INTER-ANNOTATOR AGREEMENT ANALYSIS - FINAL SUMMARY

DATASET CHARACTERISTICS
-----------------------------------
- Number of items: 14
- Number of annotators: 4
- Response categories: Sim, Não
- Observed agreement: 50.0%
- Expected agreement (by chance): 62.5%

AGREEMENT METRICS
-----------------------------------
- Fleiss' Kappa: -0.3333
- Interpretation: Poor (worse than chance)
- Mean pairwise accuracy: 50.0%
- Mean Cohen's Kappa (pairwise): 0.000

KEY FINDINGS
-----------------------------------
- Annotators show systematic disagreement pattern
- Three annotators agree perfectly (all 'Sim')
- One annotator disagrees completely (all 'Não')
- Creates a clear 3 vs 1 split in annotations

CONCLUSION
-----------------------------------
The inter-annotator agreement is POOR (Poor (worse than chance)).
Immediate intervention required to improve annotation quality.
Recommend reviewing guidelines and retraining annotators before proceeding.
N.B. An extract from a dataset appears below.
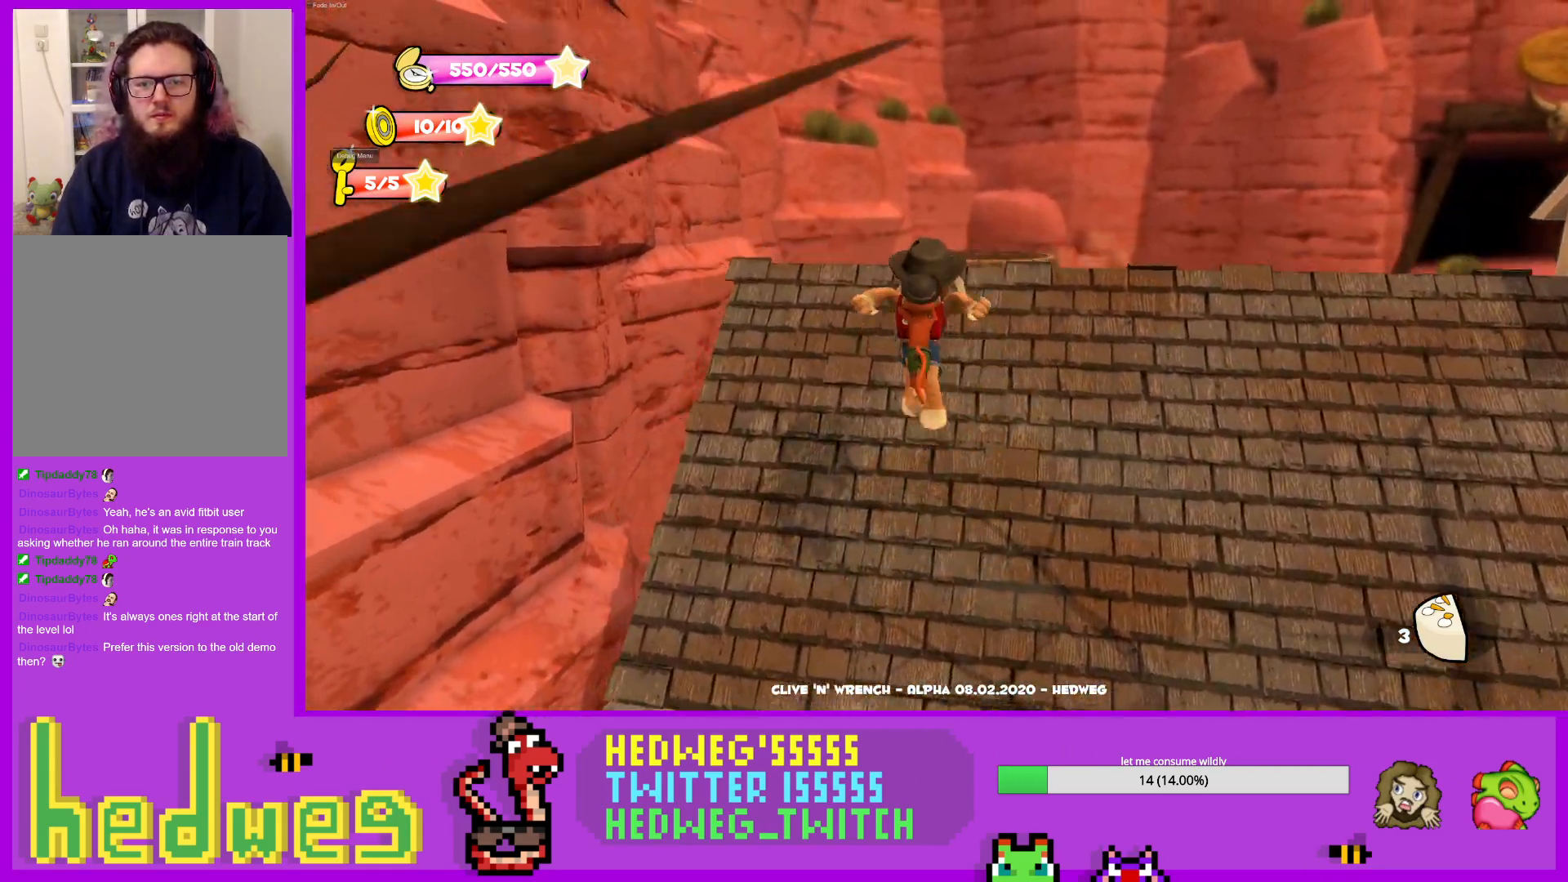
{"buttons": ["L1"], "left_stick": "up", "right_stick": "right", "events": [[33, "left_stick", "up-right"], [217, "right_stick", "down-right"], [283, "left_stick", "up"], [400, "right_stick", "right"], [450, "L1", "down"]]}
Saved: 03_iaa_summary_gauge.html and .png


In [22]:
# =============================================================================
# CRONBACH'S ALPHA - Internal Consistency Reliability
# =============================================================================

print("=" * 70)
print("CRONBACH'S ALPHA - INTERNAL CONSISTENCY ANALYSIS")
print("=" * 70)


def calculate_cronbachs_alpha(data):
    """
    Calculate Cronbach's alpha for internal consistency reliability

    Parameters:
    data: DataFrame with items as rows and raters as columns

    Returns:
    float: Cronbach's alpha value
    dict: Additional statistics
    """
    # Convert categorical to numeric if needed
    # Map 'Sim' to 1 and 'Não' to 0
    data_numeric = data.copy()
    if data_numeric.iloc[0, 0] in ["Sim", "Não"]:
        data_numeric = data_numeric.replace({"Sim": 1, "Não": 0})

    # Number of items (raters/annotators)
    n_items = data_numeric.shape[1]

    # Calculate variance for each item
    item_variances = data_numeric.var(axis=0, ddof=1)

    # Calculate total variance (variance of sum scores)
    total_scores = data_numeric.sum(axis=1)
    total_variance = total_scores.var(ddof=1)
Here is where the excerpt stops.